Du moins la vigoureuse contre-offensive de M. Paul Painlevé aura ramené dans leurs lignes les zélateurs trop pressés de l’évangile nouveau, qui déjà pensaient avoir pulvérisé, sans espoir de revanche, toute la science classique.

Chacun reste maintenant sur ses positions, et il n’est plus question de considérer comme un enfantillage barbare la conception newtonienne du monde.

En face une autre conception se dresse et voilà tout. Entre elles la bataille est indécise et peut-être le sera toujours, les armes capables de déclencher la victoire devant rester à jamais scellées dans l’arsenal métaphysique.

Quoi qu’il advienne, la doctrine d’Einstein possède une puissance de synthèse et de prévision qui nécessairement fondra son majestueux ensemble d’équations dans la science de demain.

M. Émile Picard, secrétaire perpétuel de l’Académie des Sciences, qui est un des esprits lumineux et profonds de ce temps, s’est demandé si c’est un progrès de « chercher à ramener, comme l’a fait Einstein, la Physique à la Géométrie ».

Sans nous attarder à cette question qui est peut-être insoluble, comme toutes les questions spéculatives, nous conclurons avec l’illustre mathématicien que seuls importent l’accord des formules finales avec les faits et le moule analytique où la théorie enferme les phénomènes.

Considérée sous cet angle, la théorie d’Einstein a la solidité de l’airain. Son exactitude consiste dans sa force explicative et dans les découvertes expérimentales prédites par elle et aussitôt réalisées.
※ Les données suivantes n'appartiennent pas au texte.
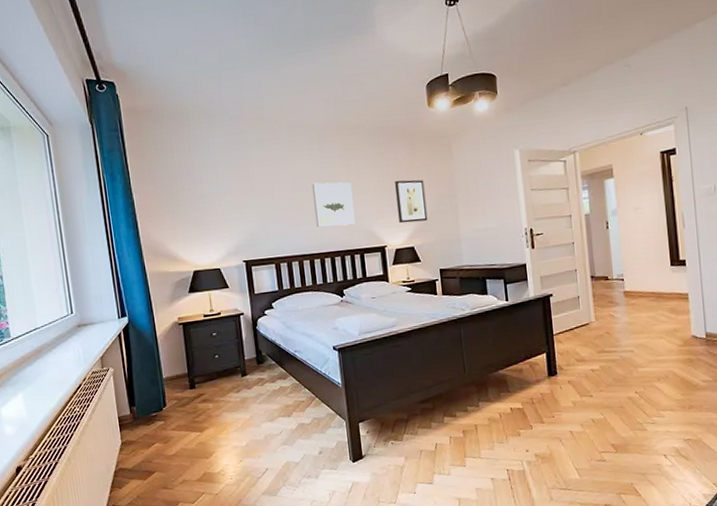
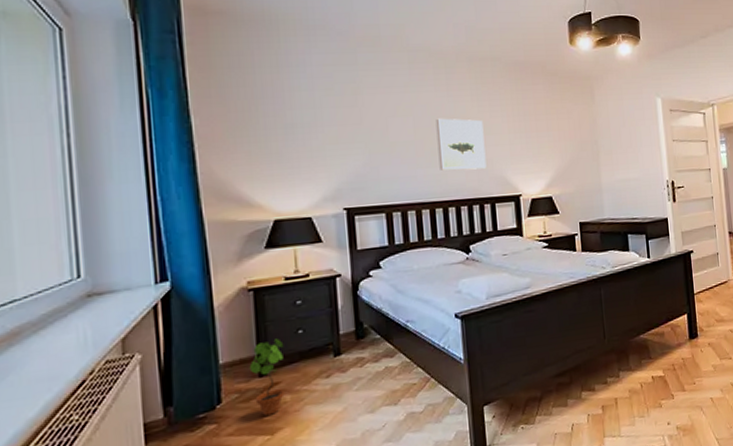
potted plant: none [183,361,208,418] -> present [249,339,285,416]
wall art: present [395,179,428,224] -> none [532,121,568,170]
Ce qui change dans les théories ce sont les images qu’on se crée des objets entre lesquels la science découvre et établit des rapports. Parfois on remplace ces images, mais les rapports restent vrais s’ils reposent sur des faits bien observés.

Grâce à ce fonds commun de vérité, les théories les plus éphémères ne meurent pas tout entières. Elles se transmettent, comme le flambeau des coureurs antiques, la seule réalité accessible : les lois qui expriment les rapports des choses.

Il arrive aujourd’hui que deux théories tiennent ensemble dans leurs mains jointes le flambeau sacré. La vision einsteinienne et la vision newtonienne du monde en sont deux reflets véridiques. Ainsi les deux images polarisées en sens contraire, que le spath d’Islande nous montre à travers son étrange cristal, participent toutes deux de la lumière du même objet.

Tragiquement isolé, prisonnier de son « moi », l’homme a fait un effort désespéré pour « sauter par-dessus son ombre », pour étreindre le monde extérieur. De cet effort a jailli la Science dont les antennes merveilleuses prolongent subtilement nos sensations. Ainsi nous avons approché par endroits les brillantes parures de la réalité. Mais, à côté du mystère rémanent, les choses qu’on sait sont aussi petites que les étoiles du Ciel par rapport à l’abîme où elles flottent.

Einstein au fond de l’inconnu nous a dévoilé des clartés nouvelles.

Il est, et restera un des phares de la pensée humaine.